= Document excerpt =
— START —
Jousting Tournament Kernel

In a medieval jousting tournament, there are \(2n\) knights ― \(n\) from each of two rival houses. Upon arrival, every knight challenges exactly one knight from the other house. A kernel is defined as a subset \(S\) of knights satisfying the following conditions:

• No knight in \(S\) is challenged by another knight in \(S\), i.e. for all \(i, j \in S\), it is not true that \(i\) challenged \(j\).
• Every knight not in \(S\) is challenged by some knight in \(S\), i.e. for every knight \(k \notin S\), there exists an \(i \in S\) such that \(i\) challenged \(k\).

It is guaranteed that such a kernel always exists. Your task is to find and output one such kernel. The knights are numbered from 1 to \(2n\). Note that since challenges only occur between knights of opposite houses, knights 1 through \(n\) belong to the first house and knights \(n+1\) through \(2n\) belong to the second house.
— END —
= Tasks =
[A] From the jousting kernel problem, transcribe the passage starting at "Jousting Tournament Kernel" and ending at "that \(i\) challenged \(k\).".
[B] Answer these questions using the jousting kernel problem:
(i) How many knights come from each of the two rival houses?
(ii) How many knights does each knight challenge on arrival, and from which house?
(iii) Which knight numbers belong to the second house?

= Rows =
— START —
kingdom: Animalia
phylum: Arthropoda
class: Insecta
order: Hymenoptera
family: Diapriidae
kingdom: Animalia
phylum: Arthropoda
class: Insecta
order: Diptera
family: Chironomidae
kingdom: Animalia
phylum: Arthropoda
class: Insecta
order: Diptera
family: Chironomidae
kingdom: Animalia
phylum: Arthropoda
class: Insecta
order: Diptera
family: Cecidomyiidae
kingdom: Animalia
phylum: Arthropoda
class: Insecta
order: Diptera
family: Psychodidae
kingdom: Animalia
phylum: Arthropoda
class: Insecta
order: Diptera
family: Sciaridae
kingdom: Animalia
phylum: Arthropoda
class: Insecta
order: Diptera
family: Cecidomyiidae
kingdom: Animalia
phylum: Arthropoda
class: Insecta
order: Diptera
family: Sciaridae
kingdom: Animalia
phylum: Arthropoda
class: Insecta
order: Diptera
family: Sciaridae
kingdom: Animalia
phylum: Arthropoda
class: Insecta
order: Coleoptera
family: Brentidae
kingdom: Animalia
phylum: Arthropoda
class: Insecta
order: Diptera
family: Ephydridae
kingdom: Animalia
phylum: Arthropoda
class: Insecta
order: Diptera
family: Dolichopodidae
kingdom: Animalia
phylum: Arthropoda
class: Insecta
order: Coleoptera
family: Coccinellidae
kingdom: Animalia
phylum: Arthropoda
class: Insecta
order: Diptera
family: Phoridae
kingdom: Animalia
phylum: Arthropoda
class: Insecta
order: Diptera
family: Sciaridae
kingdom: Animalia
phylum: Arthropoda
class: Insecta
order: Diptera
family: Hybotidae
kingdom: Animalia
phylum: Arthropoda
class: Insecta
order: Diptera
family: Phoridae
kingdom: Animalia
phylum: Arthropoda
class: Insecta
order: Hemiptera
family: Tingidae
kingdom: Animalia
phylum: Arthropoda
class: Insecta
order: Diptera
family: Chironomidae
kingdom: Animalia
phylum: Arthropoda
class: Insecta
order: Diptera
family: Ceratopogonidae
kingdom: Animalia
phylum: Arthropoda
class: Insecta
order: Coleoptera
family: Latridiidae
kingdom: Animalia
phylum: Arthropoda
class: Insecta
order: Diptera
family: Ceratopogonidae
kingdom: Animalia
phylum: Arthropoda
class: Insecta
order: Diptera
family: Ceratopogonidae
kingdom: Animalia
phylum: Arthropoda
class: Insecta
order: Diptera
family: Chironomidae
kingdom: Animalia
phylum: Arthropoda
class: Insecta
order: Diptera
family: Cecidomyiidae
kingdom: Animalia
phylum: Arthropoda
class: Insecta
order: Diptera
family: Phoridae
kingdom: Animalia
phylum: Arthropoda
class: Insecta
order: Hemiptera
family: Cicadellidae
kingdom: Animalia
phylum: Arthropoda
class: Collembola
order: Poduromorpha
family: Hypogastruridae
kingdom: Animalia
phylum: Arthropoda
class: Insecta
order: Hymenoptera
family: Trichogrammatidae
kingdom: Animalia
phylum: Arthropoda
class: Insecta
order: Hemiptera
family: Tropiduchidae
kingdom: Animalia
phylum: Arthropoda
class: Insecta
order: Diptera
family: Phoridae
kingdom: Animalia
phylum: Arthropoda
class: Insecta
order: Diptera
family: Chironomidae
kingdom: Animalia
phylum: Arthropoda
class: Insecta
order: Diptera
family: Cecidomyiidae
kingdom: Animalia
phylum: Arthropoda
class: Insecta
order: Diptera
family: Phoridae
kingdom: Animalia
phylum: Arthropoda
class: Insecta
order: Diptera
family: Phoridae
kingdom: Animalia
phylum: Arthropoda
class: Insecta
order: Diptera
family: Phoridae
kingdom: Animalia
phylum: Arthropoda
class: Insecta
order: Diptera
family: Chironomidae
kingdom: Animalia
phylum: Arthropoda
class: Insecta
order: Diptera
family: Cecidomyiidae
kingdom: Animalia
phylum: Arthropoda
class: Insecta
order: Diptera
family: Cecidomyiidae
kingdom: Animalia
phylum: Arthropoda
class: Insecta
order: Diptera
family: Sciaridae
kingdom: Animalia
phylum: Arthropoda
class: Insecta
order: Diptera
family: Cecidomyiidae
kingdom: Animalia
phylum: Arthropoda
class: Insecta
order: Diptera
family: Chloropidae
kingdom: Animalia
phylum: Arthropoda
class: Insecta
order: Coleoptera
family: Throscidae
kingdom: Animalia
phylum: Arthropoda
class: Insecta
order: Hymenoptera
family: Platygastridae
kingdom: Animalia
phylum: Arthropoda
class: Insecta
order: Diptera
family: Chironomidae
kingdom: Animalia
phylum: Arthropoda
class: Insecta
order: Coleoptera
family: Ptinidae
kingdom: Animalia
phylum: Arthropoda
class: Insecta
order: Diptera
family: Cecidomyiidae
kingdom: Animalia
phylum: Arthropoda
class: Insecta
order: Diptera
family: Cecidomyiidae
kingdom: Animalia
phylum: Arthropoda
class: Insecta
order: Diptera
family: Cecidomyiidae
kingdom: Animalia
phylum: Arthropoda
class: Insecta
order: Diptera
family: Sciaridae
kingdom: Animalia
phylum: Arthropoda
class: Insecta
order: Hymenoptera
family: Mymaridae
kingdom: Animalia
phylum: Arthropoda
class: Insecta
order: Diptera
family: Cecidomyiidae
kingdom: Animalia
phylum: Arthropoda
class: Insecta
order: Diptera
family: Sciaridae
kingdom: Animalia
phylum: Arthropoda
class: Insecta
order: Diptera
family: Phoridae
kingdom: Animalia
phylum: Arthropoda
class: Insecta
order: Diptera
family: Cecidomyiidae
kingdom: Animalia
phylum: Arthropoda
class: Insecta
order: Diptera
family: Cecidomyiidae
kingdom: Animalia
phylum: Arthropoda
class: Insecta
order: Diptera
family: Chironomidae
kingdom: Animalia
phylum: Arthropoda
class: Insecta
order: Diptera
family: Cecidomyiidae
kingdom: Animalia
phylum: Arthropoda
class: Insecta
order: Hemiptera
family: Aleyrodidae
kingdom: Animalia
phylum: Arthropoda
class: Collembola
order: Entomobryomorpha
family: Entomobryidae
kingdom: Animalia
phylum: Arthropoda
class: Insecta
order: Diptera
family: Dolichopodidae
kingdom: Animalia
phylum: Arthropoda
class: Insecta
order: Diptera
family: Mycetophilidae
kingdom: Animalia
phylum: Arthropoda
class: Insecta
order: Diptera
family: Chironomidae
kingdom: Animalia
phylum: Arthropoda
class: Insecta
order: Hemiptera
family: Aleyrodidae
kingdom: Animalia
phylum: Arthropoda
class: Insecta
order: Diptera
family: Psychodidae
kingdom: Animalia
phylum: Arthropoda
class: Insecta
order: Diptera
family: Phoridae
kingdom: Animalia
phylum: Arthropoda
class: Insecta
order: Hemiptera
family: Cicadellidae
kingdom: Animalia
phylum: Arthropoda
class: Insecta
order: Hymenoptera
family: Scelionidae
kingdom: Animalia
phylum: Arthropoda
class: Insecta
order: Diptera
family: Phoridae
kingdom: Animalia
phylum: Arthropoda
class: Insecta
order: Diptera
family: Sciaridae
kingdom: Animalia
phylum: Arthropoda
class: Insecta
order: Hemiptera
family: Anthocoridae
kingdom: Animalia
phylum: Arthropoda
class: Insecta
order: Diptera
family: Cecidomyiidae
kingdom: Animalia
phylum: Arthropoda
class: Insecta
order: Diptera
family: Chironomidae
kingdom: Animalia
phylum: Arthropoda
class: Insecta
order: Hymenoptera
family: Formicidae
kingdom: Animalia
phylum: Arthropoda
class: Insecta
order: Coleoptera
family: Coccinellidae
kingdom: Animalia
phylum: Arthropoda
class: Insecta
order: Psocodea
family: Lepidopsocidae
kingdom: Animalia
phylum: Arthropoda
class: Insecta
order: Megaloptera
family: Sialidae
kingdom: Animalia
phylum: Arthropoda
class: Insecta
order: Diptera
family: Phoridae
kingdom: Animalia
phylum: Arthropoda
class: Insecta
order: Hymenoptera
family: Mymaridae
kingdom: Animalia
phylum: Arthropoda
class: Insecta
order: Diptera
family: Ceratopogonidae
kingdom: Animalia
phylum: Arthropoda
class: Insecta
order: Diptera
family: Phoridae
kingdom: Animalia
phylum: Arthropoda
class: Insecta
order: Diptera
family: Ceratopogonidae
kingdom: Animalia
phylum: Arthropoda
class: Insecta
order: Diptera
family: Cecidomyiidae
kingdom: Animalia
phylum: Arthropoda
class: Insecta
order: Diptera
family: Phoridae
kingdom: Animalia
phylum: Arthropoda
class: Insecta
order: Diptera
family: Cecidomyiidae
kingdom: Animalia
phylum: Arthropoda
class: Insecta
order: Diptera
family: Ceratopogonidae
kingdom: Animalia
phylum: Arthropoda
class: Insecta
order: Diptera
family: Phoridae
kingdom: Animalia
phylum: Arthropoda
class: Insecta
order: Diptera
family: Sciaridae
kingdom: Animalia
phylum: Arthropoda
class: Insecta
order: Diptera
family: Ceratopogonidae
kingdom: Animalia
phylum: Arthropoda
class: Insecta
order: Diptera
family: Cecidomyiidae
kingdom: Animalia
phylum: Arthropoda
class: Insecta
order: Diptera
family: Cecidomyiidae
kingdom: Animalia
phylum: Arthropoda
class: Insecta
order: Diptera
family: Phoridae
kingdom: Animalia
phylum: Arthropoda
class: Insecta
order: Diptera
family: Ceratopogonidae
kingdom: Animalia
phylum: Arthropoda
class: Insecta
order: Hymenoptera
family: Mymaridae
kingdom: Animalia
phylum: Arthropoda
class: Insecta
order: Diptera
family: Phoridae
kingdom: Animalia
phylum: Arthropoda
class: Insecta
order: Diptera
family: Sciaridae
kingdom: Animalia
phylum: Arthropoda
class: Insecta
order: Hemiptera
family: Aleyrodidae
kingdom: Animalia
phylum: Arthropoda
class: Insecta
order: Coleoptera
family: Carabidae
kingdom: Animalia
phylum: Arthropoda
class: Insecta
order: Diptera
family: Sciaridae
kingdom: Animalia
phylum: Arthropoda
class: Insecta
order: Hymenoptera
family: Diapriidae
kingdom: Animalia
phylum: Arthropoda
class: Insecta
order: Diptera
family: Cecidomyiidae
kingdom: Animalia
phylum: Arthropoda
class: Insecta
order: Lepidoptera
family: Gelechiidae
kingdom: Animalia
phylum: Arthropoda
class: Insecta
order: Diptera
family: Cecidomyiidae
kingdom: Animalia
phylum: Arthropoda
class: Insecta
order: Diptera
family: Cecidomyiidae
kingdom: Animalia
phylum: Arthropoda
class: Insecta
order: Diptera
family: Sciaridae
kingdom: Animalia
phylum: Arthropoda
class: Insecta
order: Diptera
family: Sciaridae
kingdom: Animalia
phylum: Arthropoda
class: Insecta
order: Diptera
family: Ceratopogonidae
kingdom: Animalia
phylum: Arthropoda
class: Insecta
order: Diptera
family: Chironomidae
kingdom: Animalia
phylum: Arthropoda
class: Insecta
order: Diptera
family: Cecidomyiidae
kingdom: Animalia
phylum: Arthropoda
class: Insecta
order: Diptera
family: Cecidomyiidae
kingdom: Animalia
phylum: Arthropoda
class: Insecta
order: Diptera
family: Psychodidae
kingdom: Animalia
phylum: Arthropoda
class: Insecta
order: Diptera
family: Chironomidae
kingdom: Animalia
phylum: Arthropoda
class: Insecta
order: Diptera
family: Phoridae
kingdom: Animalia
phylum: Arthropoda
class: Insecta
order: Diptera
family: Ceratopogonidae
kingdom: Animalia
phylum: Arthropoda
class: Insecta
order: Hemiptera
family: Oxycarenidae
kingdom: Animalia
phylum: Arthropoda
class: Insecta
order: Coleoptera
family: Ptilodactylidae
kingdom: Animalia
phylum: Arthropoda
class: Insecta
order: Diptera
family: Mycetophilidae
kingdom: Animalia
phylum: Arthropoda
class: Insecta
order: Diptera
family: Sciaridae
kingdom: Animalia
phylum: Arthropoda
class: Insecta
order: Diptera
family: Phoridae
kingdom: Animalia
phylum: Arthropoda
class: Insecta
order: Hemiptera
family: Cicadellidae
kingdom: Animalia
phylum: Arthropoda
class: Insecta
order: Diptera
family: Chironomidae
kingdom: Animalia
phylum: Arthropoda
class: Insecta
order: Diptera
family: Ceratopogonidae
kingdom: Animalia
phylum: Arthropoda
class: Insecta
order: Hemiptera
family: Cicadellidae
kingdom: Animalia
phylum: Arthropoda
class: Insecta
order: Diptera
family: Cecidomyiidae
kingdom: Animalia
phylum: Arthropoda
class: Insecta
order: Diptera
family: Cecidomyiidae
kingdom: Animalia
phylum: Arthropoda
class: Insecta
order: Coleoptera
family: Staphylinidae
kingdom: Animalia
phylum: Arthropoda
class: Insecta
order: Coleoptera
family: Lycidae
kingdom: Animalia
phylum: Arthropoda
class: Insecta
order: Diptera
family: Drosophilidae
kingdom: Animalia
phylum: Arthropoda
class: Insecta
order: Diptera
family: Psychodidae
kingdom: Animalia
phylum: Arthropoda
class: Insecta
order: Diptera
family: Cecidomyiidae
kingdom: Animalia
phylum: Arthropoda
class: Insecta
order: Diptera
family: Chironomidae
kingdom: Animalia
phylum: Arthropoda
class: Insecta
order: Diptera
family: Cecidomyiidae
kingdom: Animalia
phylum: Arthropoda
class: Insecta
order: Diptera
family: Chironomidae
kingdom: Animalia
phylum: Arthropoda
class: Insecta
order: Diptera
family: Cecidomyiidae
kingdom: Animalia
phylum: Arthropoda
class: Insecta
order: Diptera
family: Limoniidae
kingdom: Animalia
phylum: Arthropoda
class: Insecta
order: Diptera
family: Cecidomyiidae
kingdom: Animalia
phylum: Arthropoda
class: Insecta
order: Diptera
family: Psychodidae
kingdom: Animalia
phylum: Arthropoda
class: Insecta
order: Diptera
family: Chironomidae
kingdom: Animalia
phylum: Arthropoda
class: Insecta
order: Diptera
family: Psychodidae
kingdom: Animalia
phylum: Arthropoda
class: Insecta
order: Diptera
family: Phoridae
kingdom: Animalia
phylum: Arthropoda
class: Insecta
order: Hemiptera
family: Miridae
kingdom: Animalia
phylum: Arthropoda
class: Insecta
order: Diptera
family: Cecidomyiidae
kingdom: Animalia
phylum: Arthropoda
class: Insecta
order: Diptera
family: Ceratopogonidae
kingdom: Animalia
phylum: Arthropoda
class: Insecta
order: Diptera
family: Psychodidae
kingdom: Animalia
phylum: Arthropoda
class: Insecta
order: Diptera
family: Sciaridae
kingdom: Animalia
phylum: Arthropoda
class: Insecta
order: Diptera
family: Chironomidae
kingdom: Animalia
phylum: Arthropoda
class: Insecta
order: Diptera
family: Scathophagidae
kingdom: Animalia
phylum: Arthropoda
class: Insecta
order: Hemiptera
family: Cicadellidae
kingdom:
— END —
= Complete answers =
[A]
Jousting Tournament Kernel

In a medieval jousting tournament, there are \(2n\) knights ― \(n\) from each of two rival houses. Upon arrival, every knight challenges exactly one knight from the other house. A kernel is defined as a subset \(S\) of knights satisfying the following conditions:

• No knight in \(S\) is challenged by another knight in \(S\), i.e. for all \(i, j \in S\), it is not true that \(i\) challenged \(j\).
• Every knight not in \(S\) is challenged by some knight in \(S\), i.e. for every knight \(k \notin S\), there exists an \(i \in S\) such that \(i\) challenged \(k\).

[B]
(i) n knights from each house.
(ii) Exactly one knight, from the other house.
(iii) Knights n+1 through 2n.